Extrait:
►

LA NOUVELLE ECONOMIE, concept en vogue évoquant
la croissance dopée par la high-tech, les réseaux et l'informatique,
est une machine vulgaire: on y parle marketing ciblé, capital-risque,
business plan, retour sur investissement et profilage des clients. Ses
échoppes sont des galeries marchandes qui s'offrent à
des cyberconsommateurs en quelques clics. Son héros est un jeune
multimillionnaire, enrichi par la frénésie d'un marché
électronique planétaire. Pourtant, quelque part aux confins
de ce modèle, se dessine un mouvement aux idéaux moins
triviaux. Ses artisans parlent de liberté, d'échange,
de création, de partage, de don. De citoyenneté, aussi.
Ils repoussent les modes de production centralisés - une entreprise,
un chef - pour travailler collectivement, via l'Internet. Bénévoles
par l'esprit sinon dans la pratique, ils mettent leurs créations
à disposition de tous et veillent à ce que personne ne
se les approprient. Ils ont débuté par le logiciel, s'attachent
aujourd'hui à la musique, à la vidéo, à
la littérature. Au savoir sous toutes ses formes. Face à
la Cathédrale de l'économie classique, à ses codes
et à ses rites, ce sont les barbares du Bazar(1),
les libres enfants de la numérisation de la connaissance.

◄

Données présentées:

►

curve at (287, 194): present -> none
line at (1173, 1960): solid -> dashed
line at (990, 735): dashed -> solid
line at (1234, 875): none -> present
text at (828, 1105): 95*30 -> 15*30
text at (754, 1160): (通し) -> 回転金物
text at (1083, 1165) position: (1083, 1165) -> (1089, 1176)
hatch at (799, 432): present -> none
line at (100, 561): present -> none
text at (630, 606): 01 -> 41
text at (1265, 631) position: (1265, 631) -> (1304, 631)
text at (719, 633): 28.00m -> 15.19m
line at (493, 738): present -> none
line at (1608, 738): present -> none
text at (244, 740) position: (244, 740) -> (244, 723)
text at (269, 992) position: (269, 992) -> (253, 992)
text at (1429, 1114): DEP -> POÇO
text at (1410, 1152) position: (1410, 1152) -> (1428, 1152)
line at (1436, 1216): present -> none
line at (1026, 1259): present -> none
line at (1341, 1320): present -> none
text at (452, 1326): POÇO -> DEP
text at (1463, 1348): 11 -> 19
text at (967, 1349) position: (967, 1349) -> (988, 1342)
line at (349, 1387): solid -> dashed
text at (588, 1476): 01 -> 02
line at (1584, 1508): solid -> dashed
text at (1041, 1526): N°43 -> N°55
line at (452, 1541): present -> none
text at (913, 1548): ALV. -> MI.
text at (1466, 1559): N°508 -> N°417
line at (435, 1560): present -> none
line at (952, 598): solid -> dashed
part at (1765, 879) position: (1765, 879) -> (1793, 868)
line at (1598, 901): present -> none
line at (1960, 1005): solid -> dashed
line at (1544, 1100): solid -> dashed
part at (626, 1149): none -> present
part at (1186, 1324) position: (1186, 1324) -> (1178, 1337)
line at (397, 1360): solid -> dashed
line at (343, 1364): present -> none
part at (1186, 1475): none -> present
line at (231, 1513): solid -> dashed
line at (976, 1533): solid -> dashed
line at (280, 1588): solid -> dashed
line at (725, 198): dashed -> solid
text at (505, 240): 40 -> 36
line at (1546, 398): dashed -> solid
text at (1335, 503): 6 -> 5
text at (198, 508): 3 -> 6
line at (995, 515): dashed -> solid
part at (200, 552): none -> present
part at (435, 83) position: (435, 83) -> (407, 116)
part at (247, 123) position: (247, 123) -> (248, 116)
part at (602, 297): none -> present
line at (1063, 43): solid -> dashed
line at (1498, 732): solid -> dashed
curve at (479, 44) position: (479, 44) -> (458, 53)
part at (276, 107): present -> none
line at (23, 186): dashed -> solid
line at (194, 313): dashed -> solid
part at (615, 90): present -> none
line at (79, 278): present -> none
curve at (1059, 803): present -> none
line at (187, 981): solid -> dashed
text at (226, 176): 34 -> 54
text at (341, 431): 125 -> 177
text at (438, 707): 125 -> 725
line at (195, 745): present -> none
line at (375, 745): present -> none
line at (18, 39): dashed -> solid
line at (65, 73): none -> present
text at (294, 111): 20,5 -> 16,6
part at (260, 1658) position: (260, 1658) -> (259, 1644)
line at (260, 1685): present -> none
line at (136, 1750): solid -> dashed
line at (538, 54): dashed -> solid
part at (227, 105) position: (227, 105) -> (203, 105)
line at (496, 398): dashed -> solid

◄

Exercice proposé:
D'après l'extrait, pourquoi la nouvelle économie est-elle qualifiée de « machine vulgaire » ? Répondez en une à trois phrases. Les données n'ont aucun rôle dans ce travail.

Réponse:
Elle est qualifiée ainsi parce qu'on y parle de marketing ciblé, de capital-risque, de business plan, de retour sur investissement et de profilage des clients.